Do's and Don'ts

Area of expertise:

Do – 

Look at the kinds of issues that the therapist tends to deal with. You will find various very specific practitioners and focuses such as Eating Disorders, Obsessive Compulsive Disorder, PTSD, Sex Addiction, and others as well as more general practice areas and practitioners working with Depression, Anxiety, Life Issues, Addiction and the like. Within each, there are of course variations and each can be broadened or made more specific by a particular therapist.
It is important to note what they treat and who they focus on because this will give you a solid baseline. Don’t worry about trying to diagnose yourself, if issues arise outside the scope of your therapist's care, a referral can be made.

Don’t –

 Many people hyper-focus on modality or the way/particular science and strategy behind how the therapist operates. Trying to shop or avoid a particular therapist based on modality, when you need help for an issue can often serve to delay the process and add an element of confusion. Though modality is certainly important, for most, who lack the expertise, it can be like one of those added details on a sports car that the layman wouldn’t know how to use.

Experience and Education:

Do’s – 

Using your therapist's name and license number, doing a quick online scan of a therapist's license can tell you a lot about them including years licensed, the status of the license, and reports filed. Such a search can also tell you about their education, areas of specialty, certifications etc. While not entirely indicative of the therapist's practice, these items can shed some light and also give you a sense of comfort when choosing a therapist.

Don’t – 

Start judging your potential therapist based on the school they went to. Many factors contribute to a good therapist including life experience which may have led them to one school over another, earlier or later in life.

Availability:

Do – 

Believe it or not, scheduling and availability can be as important as anything else. Being able to see a therapist that both works with your schedule and is also flexible enough to meet your needs on an “off-schedule” basis (when appropriate and clinically indicated) is important. Make sure you are clear regarding your own availability and get a good feel for the therapist's schedule.

Don’t –

Put yourself on a six-month waitlist to see the “best therapist in town” if you are in need of help. The best can’t help if it isn’t timely and consistent.

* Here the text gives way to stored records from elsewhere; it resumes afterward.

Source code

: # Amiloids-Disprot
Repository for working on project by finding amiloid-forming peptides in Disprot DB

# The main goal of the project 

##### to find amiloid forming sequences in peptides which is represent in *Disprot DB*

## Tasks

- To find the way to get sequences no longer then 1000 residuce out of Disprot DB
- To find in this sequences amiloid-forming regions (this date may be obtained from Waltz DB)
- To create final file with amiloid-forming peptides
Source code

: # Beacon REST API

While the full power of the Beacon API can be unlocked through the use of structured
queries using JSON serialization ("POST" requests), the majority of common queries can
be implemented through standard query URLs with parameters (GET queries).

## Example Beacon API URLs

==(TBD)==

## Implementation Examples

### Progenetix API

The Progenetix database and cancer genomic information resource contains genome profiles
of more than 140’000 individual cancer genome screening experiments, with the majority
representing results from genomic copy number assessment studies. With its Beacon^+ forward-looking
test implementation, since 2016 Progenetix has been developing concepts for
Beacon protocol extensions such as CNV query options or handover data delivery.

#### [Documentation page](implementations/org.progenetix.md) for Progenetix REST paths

Reviews and Recommendations:

Do – 

One of the easiest ways to learn about your potential therapist is by reading reviews as well as getting recommendations from others in the field. There is a multitude of online listings such as Psychologytoday.com,Linkdin.com, and even Facebook where you can easily obtain information. The therapist not listed? Ask them to provide a few names for you to contact.

Don’t – 

take every review as gospel. Therapists see a variety of people with an even greater variety of issues and in such complex therapeutic relationships, things can get emotional. Read reviews for context and balance them against other reviews if possible.